We noted that the INSPIRE trial is incorrectly mentioned in Table 1 as a retrospective observational study. INSPIRE was a pragmatic randomized clinical trial assessing the real world performance of the test when incorporated into clinical practice in comparison with standard clinical assessment alone. The level of evidence and the implications for future guideline derivation are significantly different between a retrospective observational study and a randomized clinical trial, and we believe that this error should be corrected.
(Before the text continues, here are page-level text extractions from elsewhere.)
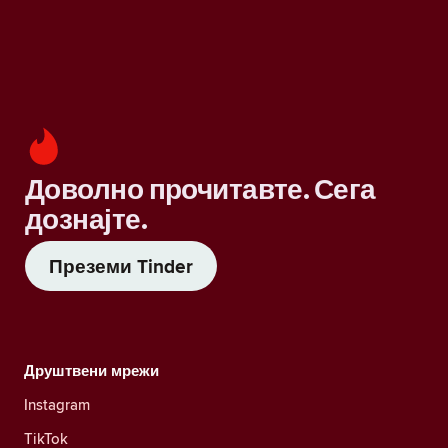
Доволно прочитавте. Сега
дознајте.
Преземи Tinder
Друштвени мрежи
Instagram
TikTok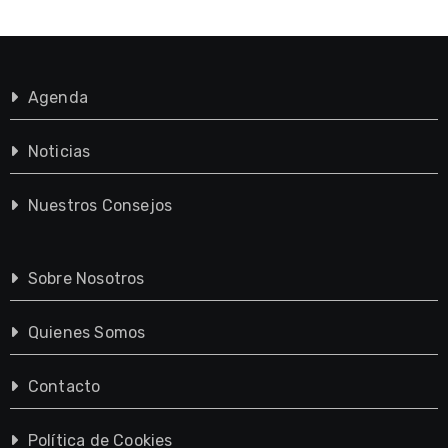
Agenda
Noticias
Nuestros Consejos
Sobre Nosotros
Quienes Somos
Contacto
Política de Cookies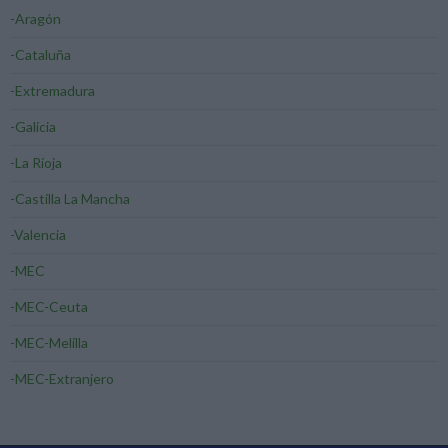
-Aragón
-Cataluña
-Extremadura
-Galicia
-La Rioja
-Castilla La Mancha
-Valencia
-MEC
-MEC-Ceuta
-MEC-Melilla
-MEC-Extranjero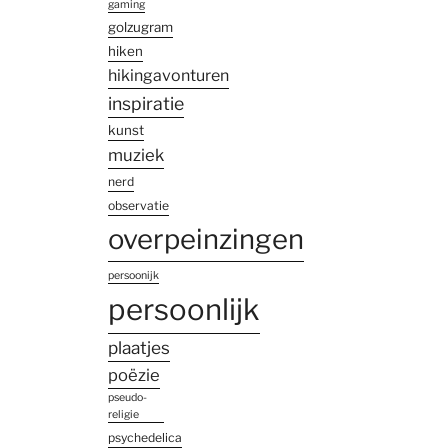
gaming
golzugram
hiken
hikingavonturen
inspiratie
kunst
muziek
nerd
observatie
overpeinzingen
persoonijk
persoonlijk
plaatjes
poëzie
pseudo-
religie
psychedelica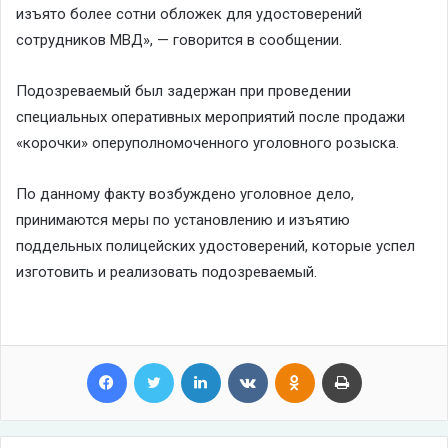
изъято более сотни обложек для удостоверений
сотрудников МВД», — говорится в сообщении.
Подозреваемый был задержан при проведении
специальных оперативных мероприятий после продажи
«корочки» оперуполномоченного уголовного розыска.
По данному факту возбуждено уголовное дело,
принимаются меры по установлению и изъятию
поддельных полицейских удостоверений, которые успел
изготовить и реализовать подозреваемый.
Facebook
Twitter
LinkedIn
VKontakte
Odnoklassniki
Print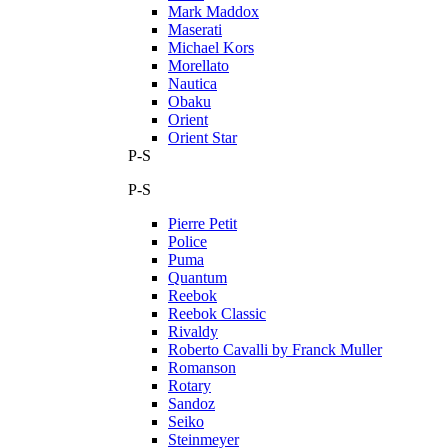
Mark Maddox
Maserati
Michael Kors
Morellato
Nautica
Obaku
Orient
Orient Star
P-S
P-S
Pierre Petit
Police
Puma
Quantum
Reebok
Reebok Classic
Rivaldy
Roberto Cavalli by Franck Muller
Romanson
Rotary
Sandoz
Seiko
Steinmeyer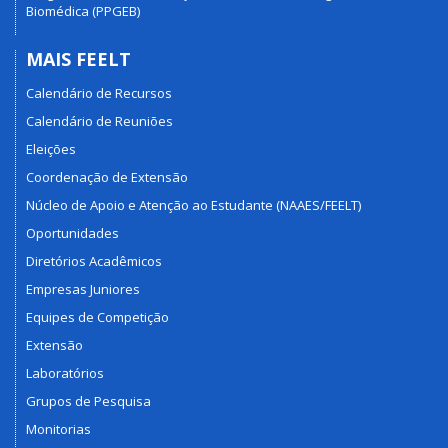
Biomédica (PPGEB)
MAIS FEELT
Calendário de Recursos
Calendário de Reuniões
Eleições
Coordenação de Extensão
Núcleo de Apoio e Atenção ao Estudante (NAAES/FEELT)
Oportunidades
Diretórios Acadêmicos
Empresas Juniores
Equipes de Competição
Extensão
Laboratórios
Grupos de Pesquisa
Monitorias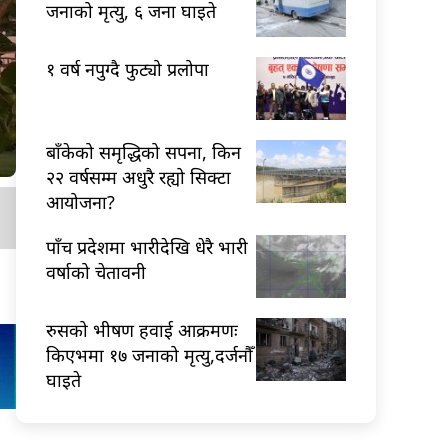
जनाको मृत्यु, ६ जना घाइते
१ वर्ष नपुग्दै फुट्यो प्रलोपा
बाँकेको समृद्धिको सपना, किन
२२ वर्षसम्म अधुरै रह्यो सिक्टा
आयोजना?
पाँच प्रदेशमा भारीदेखि धेरै भारी
वर्षाको चेतावनी
रुसको भीषण हवाई आक्रमणः
किएभमा १७ जनाको मृत्यु,दर्जनौँ
घाइते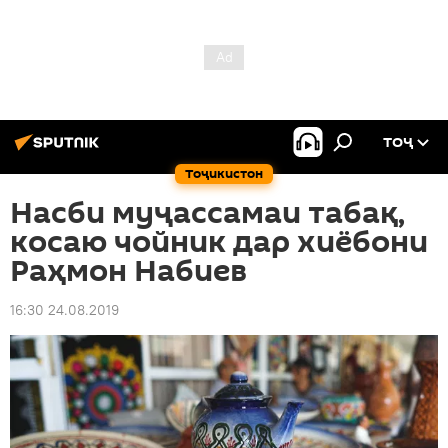
ТОҶ
Тоҷикистон
Насби муҷассамаи табақ,
косаю чойник дар хиёбони
Раҳмон Набиев
16:30 24.08.2019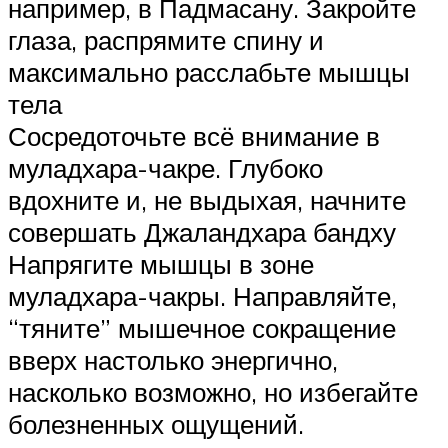
например, в Падмасану. Закройте
глаза, распрямите спину и
максимально расслабьте мышцы
тела
Сосредоточьте всё внимание в
муладхара-чакре. Глубоко
вдохните и, не выдыхая, начните
совершать Джаландхара бандху
Напрягите мышцы в зоне
муладхара-чакры. Направляйте,
“тяните” мышечное сокращение
вверх настолько энергично,
насколько возможно, но избегайте
болезненных ощущений.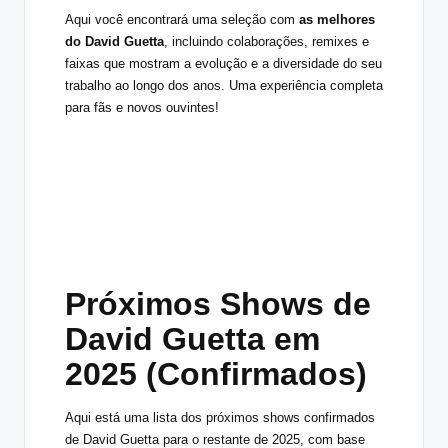
Aqui você encontrará uma seleção com
as melhores
do David Guetta
, incluindo colaborações, remixes e
faixas que mostram a evolução e a diversidade do seu
trabalho ao longo dos anos. Uma experiência completa
para fãs e novos ouvintes!
Próximos Shows de
David Guetta em
2025 (Confirmados)
Aqui está uma lista dos próximos shows confirmados
de David Guetta para o restante de 2025, com base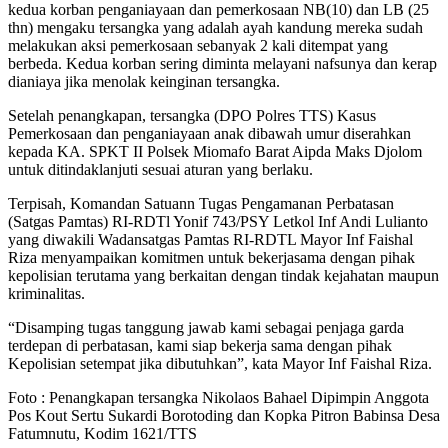
kedua korban penganiayaan dan pemerkosaan NB(10) dan LB (25
thn) mengaku tersangka yang adalah ayah kandung mereka sudah
melakukan aksi pemerkosaan sebanyak 2 kali ditempat yang
berbeda. Kedua korban sering diminta melayani nafsunya dan kerap
dianiaya jika menolak keinginan tersangka.
Setelah penangkapan, tersangka (DPO Polres TTS) Kasus
Pemerkosaan dan penganiayaan anak dibawah umur diserahkan
kepada KA. SPKT II Polsek Miomafo Barat Aipda Maks Djolom
untuk ditindaklanjuti sesuai aturan yang berlaku.
Terpisah, Komandan Satuann Tugas Pengamanan Perbatasan
(Satgas Pamtas) RI-RDTl Yonif 743/PSY Letkol Inf Andi Lulianto
yang diwakili Wadansatgas Pamtas RI-RDTL Mayor Inf Faishal
Riza menyampaikan komitmen untuk bekerjasama dengan pihak
kepolisian terutama yang berkaitan dengan tindak kejahatan maupun
kriminalitas.
“Disamping tugas tanggung jawab kami sebagai penjaga garda
terdepan di perbatasan, kami siap bekerja sama dengan pihak
Kepolisian setempat jika dibutuhkan”, kata Mayor Inf Faishal Riza.
Foto : Penangkapan tersangka Nikolaos Bahael Dipimpin Anggota
Pos Kout Sertu Sukardi Borotoding dan Kopka Pitron Babinsa Desa
Fatumnutu, Kodim 1621/TTS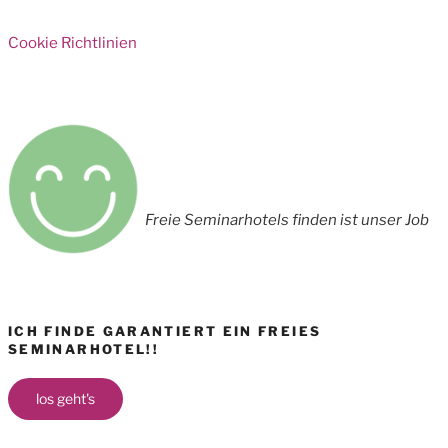
Cookie Richtlinien
Freie Seminarhotels finden ist unser Job
ICH FINDE GARANTIERT EIN FREIES
SEMINARHOTEL!!
los geht's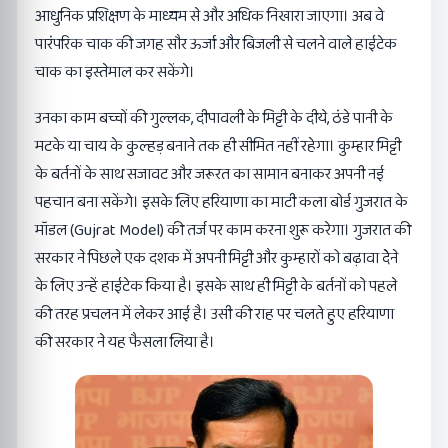
आधुनिक प्रशिक्षण के माध्यम से और अधिक निखारा जाएगा। अब वे
पारंपरिक चाक की जगह सौर ऊर्जा और बिजली से चलने वाले हाईटेक
चाक का इस्तेमाल कर सकेंगे।
उनका काम बच्चों की गुल्लक, दीपावली के मिट्टी के दीये, ठंडे पानी के
मटके या चाय के कुल्हड़ बनाने तक ही सीमित नहीं रहेगा। कुम्हार मिट्टी
के बर्तनों के साथ सजावट और जरूरत का सामान बनाकर अपनी नई
पहचान बना सकेंगे। इसके लिए हरियाणा का माटी कला बोर्ड गुजरात के
मॉडल (Gujrat Model) की तर्ज पर काम करना शुरू करेगा। गुजरात की
सरकार ने पिछले एक दशक में अपनी मिट्टी और कुम्हारों को बढ़ावा देेने
के लिए उन्हें हाईटेक किया है। इसके साथ ही मिट्टी के बर्तनों को पहले
की तरह प्रचलन में लेकर आई है। उसी की राह पर चलते हुए हरियाणा
की सरकार ने यह फैसला लिया है।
Furthermore, it should be noted that the INSPIRE-reported negative predictive value of 100% (95% confidence interval [CI], 97.1–100) to rule out preeclampsia in 7 days (cutoff soluble fms-like tyrosine kinase-1/placental growth factor [sFlt-1/PlGF] ratio ≤38) corresponds to the incorporation of the test into standard clinical practice, that is, clinical judgment with the knowledge of the test result. The test alone has a negative predictive value of 99.2% (95% CI, 95.8–100). Finally, we have also recently reported (in a posthoc analysis of the INSPIRE trial) the performance of a sFlt-1/PlGF ratio ≥85, showing that this confers a positive predictive value of 71.4% (95% CI, 51.3%–86.8%) for ruling in preeclampsia within 4 weeks.
A.S.C. and M.V. received speaker fees from Roche Diagnostics. This is classified as a modest disclosed relationship. The remaining authors report no conflict of interest.
The authors report no funding sources.